If you wait until your full retirement age to take Social Security, you'll get to collect the full benefit amount you're entitled to based on your earnings record. Here's what that age looks like, depending on your year of birth:
That said, you're allowed to claim Social Security as early as age 62, but doing so will slash your benefits -- for life. On the other hand, if you delay Social Security past your full retirement age, you'll get an 8% boost in benefits for every year you hold off up until age 70, at which point the incentive to wait goes away. This means that if your full retirement age is 66, but you sit tight until you turn 70, you'll bump up your benefits by 32%, and that increase will remain in effect for as long as you collect Social Security.
Here's what that might look like using some real numbers. Say you're eligible for $1,500 a month in benefits if you file at your full retirement age of 66. Waiting until 70 will increase your monthly benefits to $1,980, leaving you with an extra $5,760 of retirement income per year. And that could buy you a lot more flexibility down the line.
2. You'll give your survivors a higher benefit
When many of us think about when to file for Social Security, we tend to keep our personal needs in mind. But if you have a spouse or child who might be eligible for benefits once you pass, holding off until age 70 could positively impact your survivors.
Your survivors' benefits are calculated based on the amount you collect from Social Security, so the higher your payments, the more your survivors will get as well. If you wait to file for benefits until age 70, you'll get the maximum amount your earnings record allows for, and your survivors, in turn, will also collect the maximum.
3. You'll get a chance to increase your nest egg
Though not everyone retires and collects Social Security simultaneously, if you file for benefits at age 70 and work every year up until then, you'll have a great opportunity to boost your nest egg. And that's a critical point to consider, because while Social Security will help you pay the bills once you're no longer working, your benefits will only replace about 40% of your former income, and that's just not enough to survive on.

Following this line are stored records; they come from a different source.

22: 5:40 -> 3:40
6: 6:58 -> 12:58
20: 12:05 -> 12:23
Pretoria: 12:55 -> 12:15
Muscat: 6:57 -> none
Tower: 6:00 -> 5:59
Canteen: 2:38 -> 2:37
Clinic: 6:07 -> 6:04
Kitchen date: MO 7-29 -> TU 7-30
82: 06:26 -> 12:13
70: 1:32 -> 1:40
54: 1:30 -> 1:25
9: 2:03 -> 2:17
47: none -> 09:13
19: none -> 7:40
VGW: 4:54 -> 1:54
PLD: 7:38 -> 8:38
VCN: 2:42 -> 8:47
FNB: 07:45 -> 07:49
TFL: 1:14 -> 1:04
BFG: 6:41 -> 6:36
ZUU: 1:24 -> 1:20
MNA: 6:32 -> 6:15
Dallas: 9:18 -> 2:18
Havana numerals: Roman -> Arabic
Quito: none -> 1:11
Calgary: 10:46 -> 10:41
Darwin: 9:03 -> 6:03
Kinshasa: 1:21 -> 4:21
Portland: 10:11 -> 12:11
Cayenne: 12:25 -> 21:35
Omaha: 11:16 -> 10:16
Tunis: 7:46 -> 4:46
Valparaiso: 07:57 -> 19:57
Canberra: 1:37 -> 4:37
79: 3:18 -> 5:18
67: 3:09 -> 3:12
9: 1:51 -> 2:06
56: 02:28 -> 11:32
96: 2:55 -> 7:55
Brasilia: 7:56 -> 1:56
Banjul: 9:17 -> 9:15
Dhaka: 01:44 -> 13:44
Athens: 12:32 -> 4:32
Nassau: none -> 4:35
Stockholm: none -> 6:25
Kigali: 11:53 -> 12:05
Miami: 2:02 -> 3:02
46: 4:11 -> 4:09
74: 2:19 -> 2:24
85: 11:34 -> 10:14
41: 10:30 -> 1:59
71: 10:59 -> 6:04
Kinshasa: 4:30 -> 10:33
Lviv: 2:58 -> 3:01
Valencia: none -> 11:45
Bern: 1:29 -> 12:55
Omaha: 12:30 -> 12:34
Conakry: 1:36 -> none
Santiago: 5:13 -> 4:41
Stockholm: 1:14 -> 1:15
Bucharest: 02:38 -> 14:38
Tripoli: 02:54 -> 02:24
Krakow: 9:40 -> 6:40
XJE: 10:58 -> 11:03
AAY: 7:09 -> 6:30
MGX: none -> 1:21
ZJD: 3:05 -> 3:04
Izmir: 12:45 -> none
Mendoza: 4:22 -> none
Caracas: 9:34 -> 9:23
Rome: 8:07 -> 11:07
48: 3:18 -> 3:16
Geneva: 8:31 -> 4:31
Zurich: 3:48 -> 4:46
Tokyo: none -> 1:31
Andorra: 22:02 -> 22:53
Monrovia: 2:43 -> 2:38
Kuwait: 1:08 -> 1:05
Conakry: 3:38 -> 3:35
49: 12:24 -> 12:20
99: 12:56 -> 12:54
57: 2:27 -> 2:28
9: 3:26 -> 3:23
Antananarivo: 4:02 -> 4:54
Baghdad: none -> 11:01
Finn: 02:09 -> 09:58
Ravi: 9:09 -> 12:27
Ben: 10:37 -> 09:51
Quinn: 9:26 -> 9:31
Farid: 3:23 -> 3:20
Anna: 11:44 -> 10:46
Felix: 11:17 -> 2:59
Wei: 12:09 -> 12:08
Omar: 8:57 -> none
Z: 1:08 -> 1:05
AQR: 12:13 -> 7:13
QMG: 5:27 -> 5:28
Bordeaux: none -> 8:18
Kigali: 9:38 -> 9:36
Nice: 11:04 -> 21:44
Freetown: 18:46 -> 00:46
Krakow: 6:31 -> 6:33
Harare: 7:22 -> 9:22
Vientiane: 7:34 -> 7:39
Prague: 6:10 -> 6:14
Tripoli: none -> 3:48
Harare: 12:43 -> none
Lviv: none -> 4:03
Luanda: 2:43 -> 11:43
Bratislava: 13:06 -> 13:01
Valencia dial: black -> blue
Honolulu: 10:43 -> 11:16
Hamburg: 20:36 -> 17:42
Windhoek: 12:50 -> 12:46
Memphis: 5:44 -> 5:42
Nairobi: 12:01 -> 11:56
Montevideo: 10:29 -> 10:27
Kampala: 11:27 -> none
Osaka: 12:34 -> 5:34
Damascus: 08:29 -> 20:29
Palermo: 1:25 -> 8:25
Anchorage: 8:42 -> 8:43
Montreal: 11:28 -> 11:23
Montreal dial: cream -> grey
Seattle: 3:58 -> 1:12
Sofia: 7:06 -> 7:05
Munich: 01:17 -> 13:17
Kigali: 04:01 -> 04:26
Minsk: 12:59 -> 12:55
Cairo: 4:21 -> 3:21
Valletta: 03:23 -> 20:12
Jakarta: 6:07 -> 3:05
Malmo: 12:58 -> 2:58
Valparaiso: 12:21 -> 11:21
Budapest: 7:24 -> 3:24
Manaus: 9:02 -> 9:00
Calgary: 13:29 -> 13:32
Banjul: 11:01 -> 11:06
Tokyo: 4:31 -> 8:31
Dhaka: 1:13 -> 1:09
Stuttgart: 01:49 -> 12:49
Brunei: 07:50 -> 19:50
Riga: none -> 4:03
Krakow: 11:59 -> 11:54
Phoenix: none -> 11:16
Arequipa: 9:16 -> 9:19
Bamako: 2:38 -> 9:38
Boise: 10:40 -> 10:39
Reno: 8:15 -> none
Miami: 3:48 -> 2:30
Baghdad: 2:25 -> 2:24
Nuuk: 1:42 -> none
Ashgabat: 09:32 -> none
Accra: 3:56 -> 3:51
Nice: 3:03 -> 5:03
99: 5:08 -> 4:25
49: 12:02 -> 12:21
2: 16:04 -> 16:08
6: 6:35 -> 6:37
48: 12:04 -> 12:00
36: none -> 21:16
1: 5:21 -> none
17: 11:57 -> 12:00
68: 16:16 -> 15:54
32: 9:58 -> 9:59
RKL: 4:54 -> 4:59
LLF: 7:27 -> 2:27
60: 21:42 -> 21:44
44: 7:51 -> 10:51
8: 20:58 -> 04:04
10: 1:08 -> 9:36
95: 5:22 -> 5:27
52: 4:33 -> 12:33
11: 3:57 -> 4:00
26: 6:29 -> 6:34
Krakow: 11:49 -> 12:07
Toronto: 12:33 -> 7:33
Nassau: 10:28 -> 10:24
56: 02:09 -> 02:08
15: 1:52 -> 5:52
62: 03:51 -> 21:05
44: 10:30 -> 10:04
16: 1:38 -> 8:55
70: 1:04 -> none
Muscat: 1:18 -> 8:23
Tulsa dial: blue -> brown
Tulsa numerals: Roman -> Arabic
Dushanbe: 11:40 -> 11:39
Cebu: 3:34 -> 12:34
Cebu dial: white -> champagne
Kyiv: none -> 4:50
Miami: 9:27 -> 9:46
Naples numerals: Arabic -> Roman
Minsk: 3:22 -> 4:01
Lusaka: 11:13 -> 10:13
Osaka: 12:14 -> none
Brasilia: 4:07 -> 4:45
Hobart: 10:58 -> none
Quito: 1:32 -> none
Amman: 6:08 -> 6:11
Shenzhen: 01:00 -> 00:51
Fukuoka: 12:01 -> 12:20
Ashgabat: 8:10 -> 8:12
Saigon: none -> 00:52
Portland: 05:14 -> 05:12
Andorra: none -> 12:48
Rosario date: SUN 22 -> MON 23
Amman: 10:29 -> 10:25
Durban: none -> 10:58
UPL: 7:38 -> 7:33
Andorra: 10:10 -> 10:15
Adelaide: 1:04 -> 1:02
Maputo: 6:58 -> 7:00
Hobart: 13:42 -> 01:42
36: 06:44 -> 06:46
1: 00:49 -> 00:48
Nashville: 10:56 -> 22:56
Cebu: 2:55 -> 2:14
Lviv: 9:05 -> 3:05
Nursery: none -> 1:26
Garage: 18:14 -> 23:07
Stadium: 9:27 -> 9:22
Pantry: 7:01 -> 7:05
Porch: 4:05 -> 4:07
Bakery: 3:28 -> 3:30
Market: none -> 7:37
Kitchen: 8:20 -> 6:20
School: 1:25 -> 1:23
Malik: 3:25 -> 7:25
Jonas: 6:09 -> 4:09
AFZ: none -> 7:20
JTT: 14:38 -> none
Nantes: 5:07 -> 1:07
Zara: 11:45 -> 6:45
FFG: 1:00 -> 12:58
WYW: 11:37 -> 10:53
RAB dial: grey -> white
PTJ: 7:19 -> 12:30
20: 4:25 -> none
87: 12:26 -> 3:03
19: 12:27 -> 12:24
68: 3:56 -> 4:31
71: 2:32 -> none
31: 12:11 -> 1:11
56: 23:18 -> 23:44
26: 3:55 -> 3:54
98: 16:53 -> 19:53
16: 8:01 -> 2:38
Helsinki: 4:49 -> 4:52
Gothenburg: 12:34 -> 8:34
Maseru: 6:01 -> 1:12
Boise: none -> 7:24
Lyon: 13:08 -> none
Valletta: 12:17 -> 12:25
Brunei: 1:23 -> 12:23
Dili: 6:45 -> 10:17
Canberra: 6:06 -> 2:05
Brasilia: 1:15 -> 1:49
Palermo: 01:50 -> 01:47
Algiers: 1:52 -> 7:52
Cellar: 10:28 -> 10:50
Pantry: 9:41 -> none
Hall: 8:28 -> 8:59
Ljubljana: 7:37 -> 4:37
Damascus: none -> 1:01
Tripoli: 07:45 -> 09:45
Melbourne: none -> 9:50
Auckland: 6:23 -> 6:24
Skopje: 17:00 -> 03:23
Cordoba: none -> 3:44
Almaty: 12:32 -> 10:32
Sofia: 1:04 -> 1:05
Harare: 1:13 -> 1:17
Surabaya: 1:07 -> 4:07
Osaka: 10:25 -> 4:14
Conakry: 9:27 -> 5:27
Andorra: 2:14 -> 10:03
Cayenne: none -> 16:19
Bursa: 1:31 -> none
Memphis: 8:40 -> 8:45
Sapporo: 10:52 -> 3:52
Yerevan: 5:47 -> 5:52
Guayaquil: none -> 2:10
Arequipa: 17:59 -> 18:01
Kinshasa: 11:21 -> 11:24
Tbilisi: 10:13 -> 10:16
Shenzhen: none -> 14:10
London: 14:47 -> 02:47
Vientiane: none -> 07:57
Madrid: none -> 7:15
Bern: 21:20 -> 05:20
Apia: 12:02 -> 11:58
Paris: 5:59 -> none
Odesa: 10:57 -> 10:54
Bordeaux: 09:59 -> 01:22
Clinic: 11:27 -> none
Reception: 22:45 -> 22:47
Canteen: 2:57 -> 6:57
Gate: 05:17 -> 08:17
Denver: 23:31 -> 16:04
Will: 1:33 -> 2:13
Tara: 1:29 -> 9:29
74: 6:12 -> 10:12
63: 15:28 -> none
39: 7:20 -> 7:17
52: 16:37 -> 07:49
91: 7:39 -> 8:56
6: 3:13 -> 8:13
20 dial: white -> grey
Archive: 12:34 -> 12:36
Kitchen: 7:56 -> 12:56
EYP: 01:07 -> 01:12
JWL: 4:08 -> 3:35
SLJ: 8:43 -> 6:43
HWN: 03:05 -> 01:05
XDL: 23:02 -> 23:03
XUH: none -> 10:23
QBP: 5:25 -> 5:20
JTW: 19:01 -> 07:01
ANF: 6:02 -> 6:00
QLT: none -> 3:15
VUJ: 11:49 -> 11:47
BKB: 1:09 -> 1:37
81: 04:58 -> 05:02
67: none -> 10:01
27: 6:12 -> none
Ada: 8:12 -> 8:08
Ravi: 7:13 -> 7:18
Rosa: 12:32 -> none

It's estimated that 33% of Americans have no retirement savings, but that number climbs to 41% among households aged 55 to 64. Once you make the decision to hold off on Social Security until age 70, you'll most likely be inspired, or forced, to keep working until then. And the more years you work, the more of a chance you'll have to sock away extra cash in an IRA or 401(k).
Incidentally, retiring and filing for Social Security simultaneously at age 70 will help you in another way. If your salary is greater at the end of your career than it was at the beginning, which is the case for most workers, then you'll increase your benefits by virtue of having replaced a few lower-earning years with higher earnings.
Though there are plenty of good reasons to file for Social Security at age 70, it's worth mentioning that in some cases, it actually makes sense to file sooner. If you lose your job and have no other source of income, it's better to take your benefits earlier than risk racking up debt. Furthermore, if you don't expect to live very long, it often pays to start collecting Social Security as early as possible so that you get the greatest lifetime payout. But unless these circumstances apply to you, you'd be wise to think about postponing your benefits until the age of 70. Your retirement, in fact, might depend on it.